In an open letter published Tuesday in the Globe and Mail, the signatories call their message a “clarion call for our collective future.” The letter advocates for further funding and partnerships with academic and civil society to “research the causes, scale and impact of issue-driven tensions and conflict in Canada.”

The letter calls on political leaders to “address the rise of incivility, public aggression, and overt hatred undermining the peace and security of Canadian life.”

Among the over 50 signatories of the letter are former Toronto mayor John Tory; Bernie Farber, the former chair of the Canadian Anti-Hate Network; former Quebec premier Jean Charest; and former federal finance minister Bill Morneau.

“Canadians appear increasingly unwilling, unable or ill-equipped to talk to or live peaceably alongside those with divergent views of complex and divisive issues, including, as in the current instance, those with significant geopolitical overtones and implications,” the letter says.

The open letter attributes the divide to a growing number of Canadians who no longer consider working alongside those with opposing views to be a Canadian value.

When reached by True North, former Toronto mayor and Liberal Art Eggleton said he would only do an interview about why he signed the letter after reviewing True North’s content. He later declined to speak.

“I have also checked out the (True North) website. I have nothing to add to what I said in the Globe and Mail,” he wrote. “It has the best expression of my views.”

The letter highlights an increasing divide among Canadians and references violence committed in Canada in the wake of tensions surrounding Israel’s war with Hamas.

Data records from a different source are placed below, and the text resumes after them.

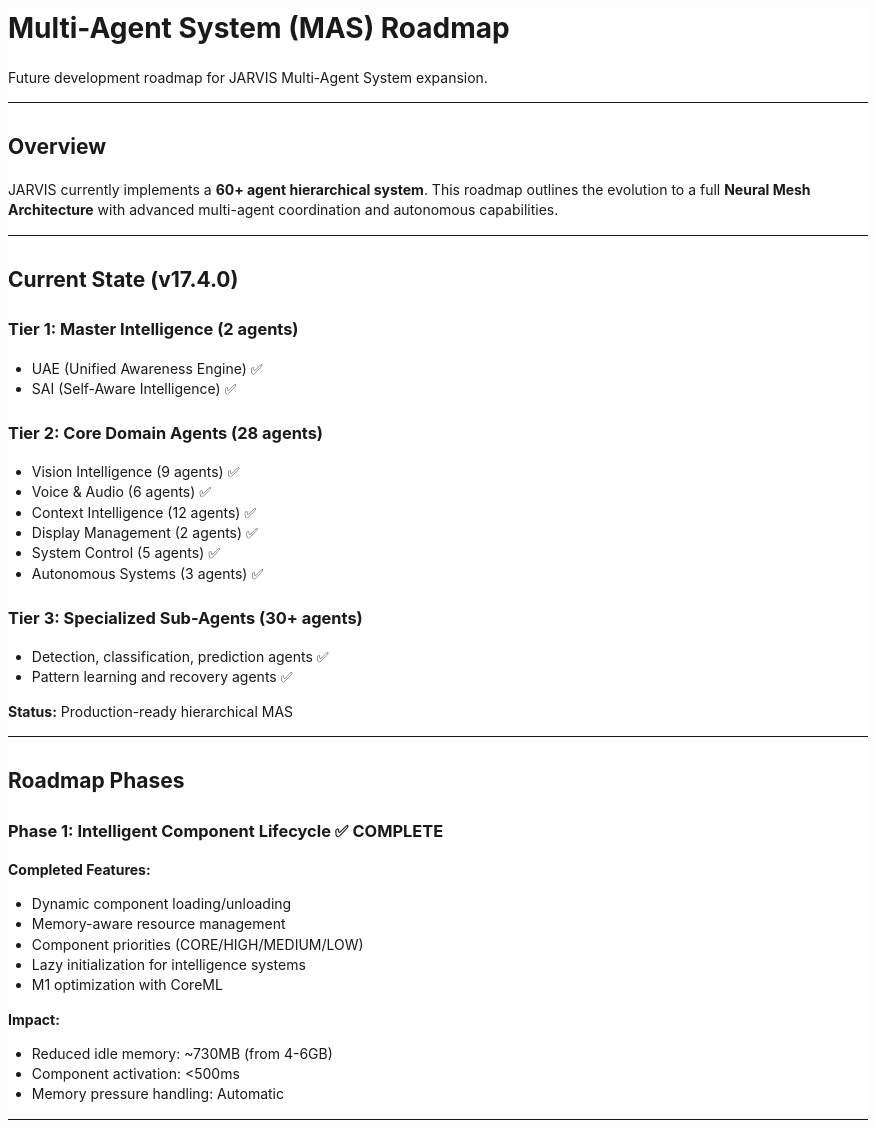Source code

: # Multi-Agent System (MAS) Roadmap

Future development roadmap for JARVIS Multi-Agent System expansion.

---

## Overview

JARVIS currently implements a **60+ agent hierarchical system**. This roadmap outlines the evolution to a full **Neural Mesh Architecture** with advanced multi-agent coordination and autonomous capabilities.

---

## Current State (v17.4.0)

### Tier 1: Master Intelligence (2 agents)
- UAE (Unified Awareness Engine) ✅
- SAI (Self-Aware Intelligence) ✅

### Tier 2: Core Domain Agents (28 agents)
- Vision Intelligence (9 agents) ✅
- Voice & Audio (6 agents) ✅
- Context Intelligence (12 agents) ✅
- Display Management (2 agents) ✅
- System Control (5 agents) ✅
- Autonomous Systems (3 agents) ✅

### Tier 3: Specialized Sub-Agents (30+ agents)
- Detection, classification, prediction agents ✅
- Pattern learning and recovery agents ✅

**Status:** Production-ready hierarchical MAS

---

## Roadmap Phases

### Phase 1: Intelligent Component Lifecycle ✅ COMPLETE

**Completed Features:**
- Dynamic component loading/unloading
- Memory-aware resource management
- Component priorities (CORE/HIGH/MEDIUM/LOW)
- Lazy initialization for intelligence systems
- M1 optimization with CoreML

**Impact:**
- Reduced idle memory: ~730MB (from 4-6GB)
- Component activation: <500ms
- Memory pressure handling: Automatic

---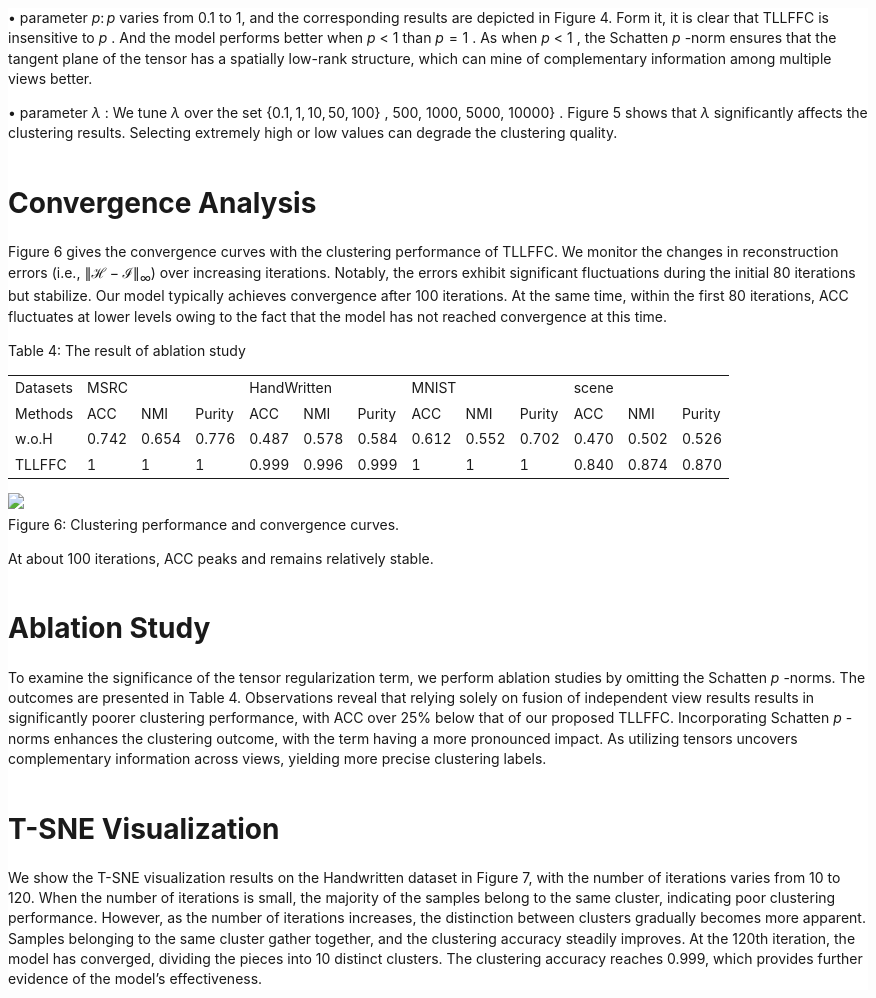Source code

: • parameter $p \colon p$ varies from 0.1 to 1, and the corresponding results are depicted in Figure 4. Form it, it is clear that TLLFFC is insensitive to $p$ . And the model performs better when $p \ < \ 1$ than $p = 1$ . As when $p \ < \ 1$ , the Schatten $p$ -norm ensures that the tangent plane of the tensor has a spatially low-rank structure, which can mine of complementary information among multiple views better.

• parameter $\lambda$ : We tune $\lambda$ over the set $\{ 0 . 1 , 1 , 1 0 , 5 0 , 1 0 0 \}$ , 500, 1000, 5000, $1 0 0 0 0 \}$ . Figure 5 shows that $\lambda$ significantly affects the clustering results. Selecting extremely high or low values can degrade the clustering quality.

# Convergence Analysis

Figure 6 gives the convergence curves with the clustering performance of TLLFFC. We monitor the changes in reconstruction errors (i.e., $\| { \mathcal { H } } - { \mathcal { I } } \| _ { \infty } )$ over increasing iterations. Notably, the errors exhibit significant fluctuations during the initial 80 iterations but stabilize. Our model typically achieves convergence after 100 iterations. At the same time, within the first 80 iterations, ACC fluctuates at lower levels owing to the fact that the model has not reached convergence at this time.

Table 4: The result of ablation study   

<html><body><table><tr><td>Datasets</td><td colspan="3">MSRC</td><td colspan="3">HandWritten</td><td colspan="3">MNIST</td><td colspan="3">scene</td></tr><tr><td>Methods</td><td>ACC</td><td>NMI</td><td>Purity</td><td>ACC</td><td>NMI</td><td>Purity</td><td>ACC</td><td>NMI</td><td>Purity</td><td>ACC</td><td>NMI</td><td>Purity</td></tr><tr><td>w.o.H</td><td>0.742</td><td>0.654</td><td>0.776</td><td>0.487</td><td>0.578</td><td>0.584</td><td>0.612</td><td>0.552</td><td>0.702</td><td>0.470</td><td>0.502</td><td>0.526</td></tr><tr><td>TLLFFC</td><td>1</td><td>1</td><td>1</td><td>0.999</td><td>0.996</td><td>0.999</td><td>1</td><td>1</td><td>1</td><td>0.840</td><td>0.874</td><td>0.870</td></tr></table></body></html>

![](images/dc8f80917d08f595d9a5c815c74aa4186bf17be3407179e3728cc265c5207e13.jpg)  
Figure 6: Clustering performance and convergence curves.

At about 100 iterations, ACC peaks and remains relatively stable.

# Ablation Study

To examine the significance of the tensor regularization term, we perform ablation studies by omitting the Schatten $p$ -norms. The outcomes are presented in Table 4. Observations reveal that relying solely on fusion of independent view results results in significantly poorer clustering performance, with ACC over $2 5 \%$ below that of our proposed TLLFFC. Incorporating Schatten $p$ -norms enhances the clustering outcome, with the term having a more pronounced impact. As utilizing tensors uncovers complementary information across views, yielding more precise clustering labels.

# T-SNE Visualization

We show the T-SNE visualization results on the Handwritten dataset in Figure 7, with the number of iterations varies from 10 to 120. When the number of iterations is small, the majority of the samples belong to the same cluster, indicating poor clustering performance. However, as the number of iterations increases, the distinction between clusters gradually becomes more apparent. Samples belonging to the same cluster gather together, and the clustering accuracy steadily improves. At the 120th iteration, the model has converged, dividing the pieces into 10 distinct clusters. The clustering accuracy reaches 0.999, which provides further evidence of the model’s effectiveness.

Despite claiming to defend every Canadian’s right to hold strong and unpopular views, the signatories advocate for a review of current hate speech laws and their sufficiency as well as a more consistent enforcement of harassment and intimidation laws.

The federal government has tabled legislation that would reinstate a previously-repealed provision of the federal human rights code banning what the government views as online hate speech.

The letter called for further funding towards developing school curricula to foster “greater intercultural competency, increase community-level empathy and encourage a commitment to bridging differences at home and abroad.”

They call on the government to “jointly support national and local initiatives to confront hate and reaffirm the commitment of Canadians to mutual respect and peaceful engagement.”

The signatories ask politicians to commit to reaffirming the value of working together any chance they can.

None of the signatories contacted by True North responded by the time of publication.